_YOUR OBJECTIVE_:
Omit the images and return the remaining entries unchanged.

_GIVEN DATA_:
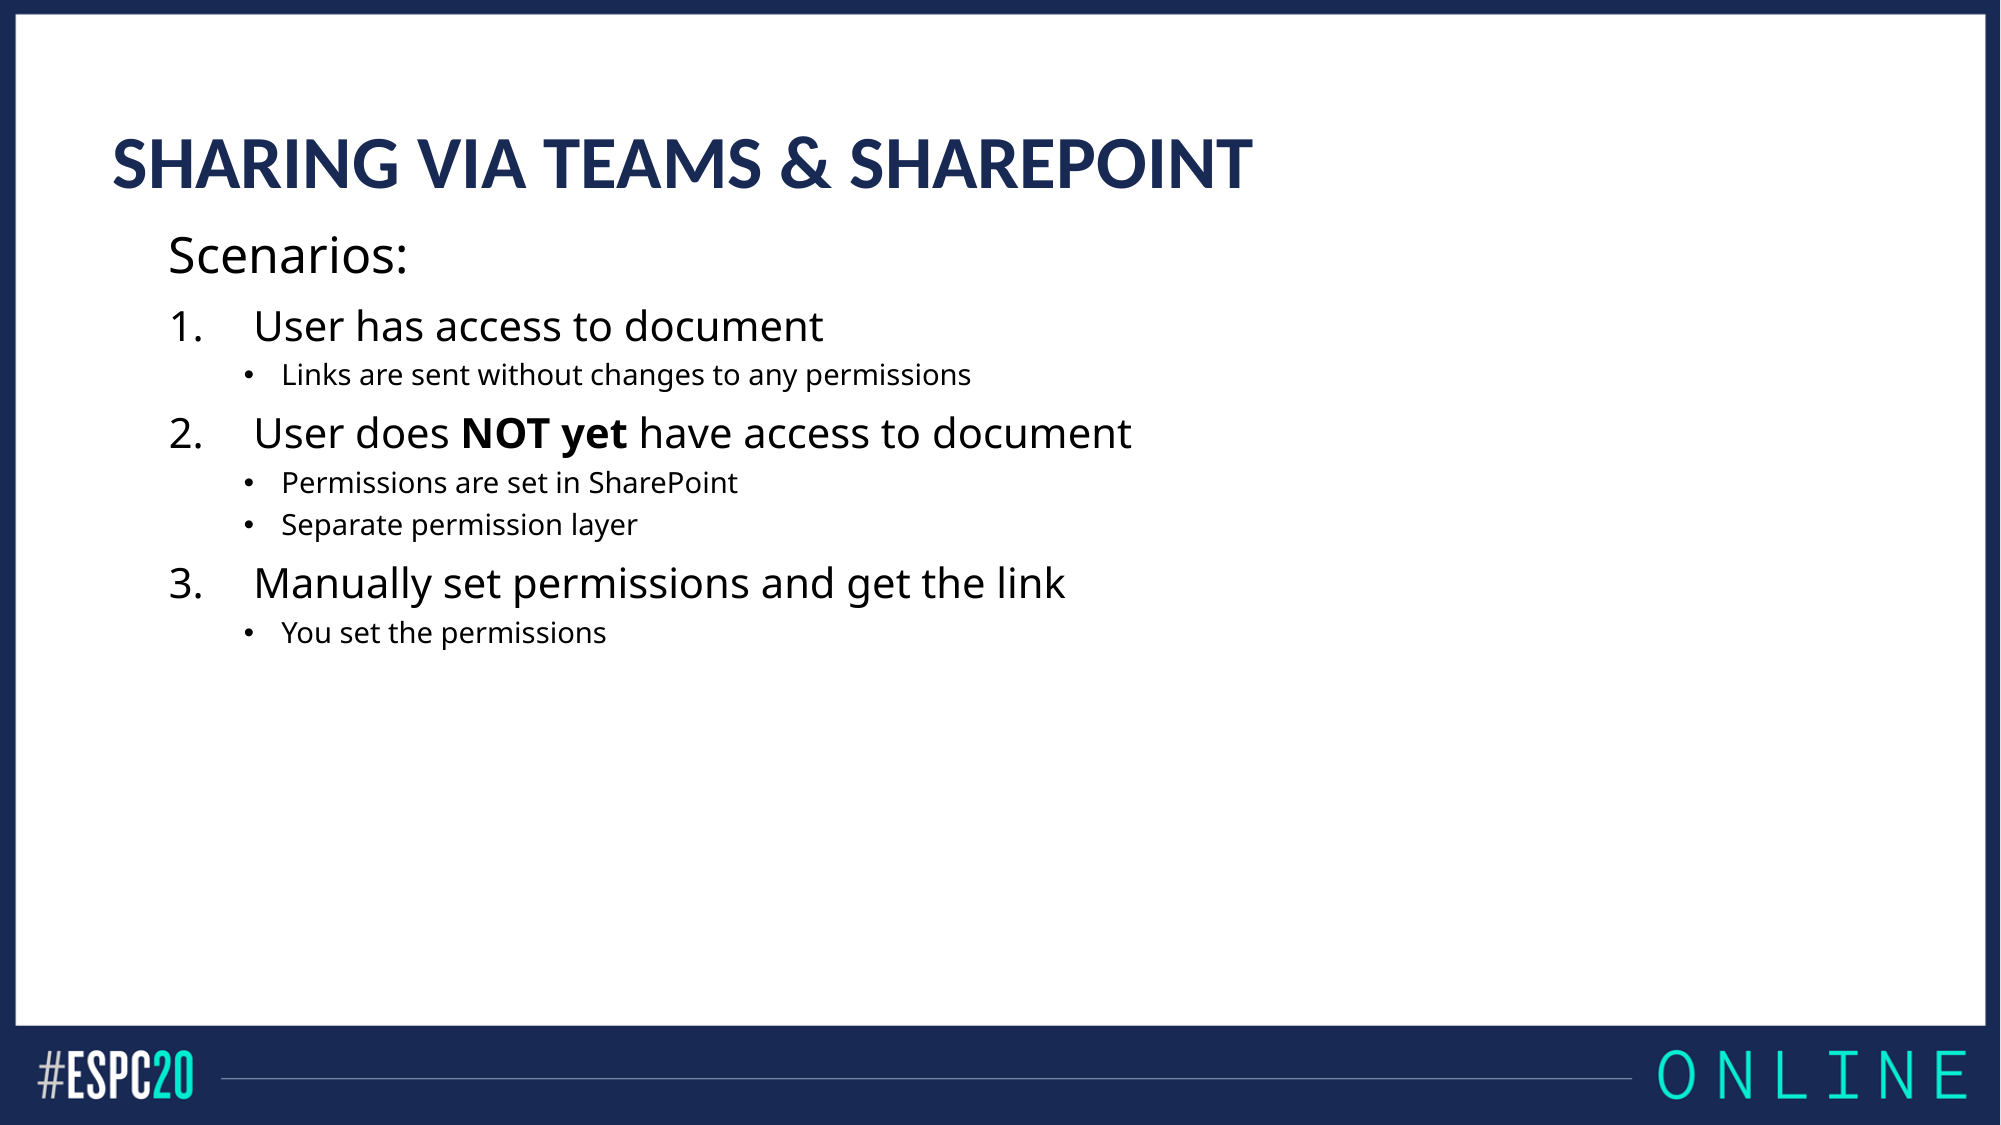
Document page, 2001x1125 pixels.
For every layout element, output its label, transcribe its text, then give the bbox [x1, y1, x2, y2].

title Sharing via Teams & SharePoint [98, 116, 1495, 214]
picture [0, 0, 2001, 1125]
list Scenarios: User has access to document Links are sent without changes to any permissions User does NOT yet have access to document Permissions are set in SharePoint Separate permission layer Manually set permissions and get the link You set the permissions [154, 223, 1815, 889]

_THE ANSWER_:
Document page, 2001x1125 pixels.
For every layout element, output its label, transcribe its text, then give the bbox [x1, y1, x2, y2].

title Sharing via Teams & SharePoint [98, 116, 1495, 214]
picture [0, 0, 2001, 1125]
list Scenarios: User has access to document Links are sent without changes to any permissions User does NOT yet have access to document Permissions are set in SharePoint Separate permission layer Manually set permissions and get the link You set the permissions [154, 223, 1815, 889]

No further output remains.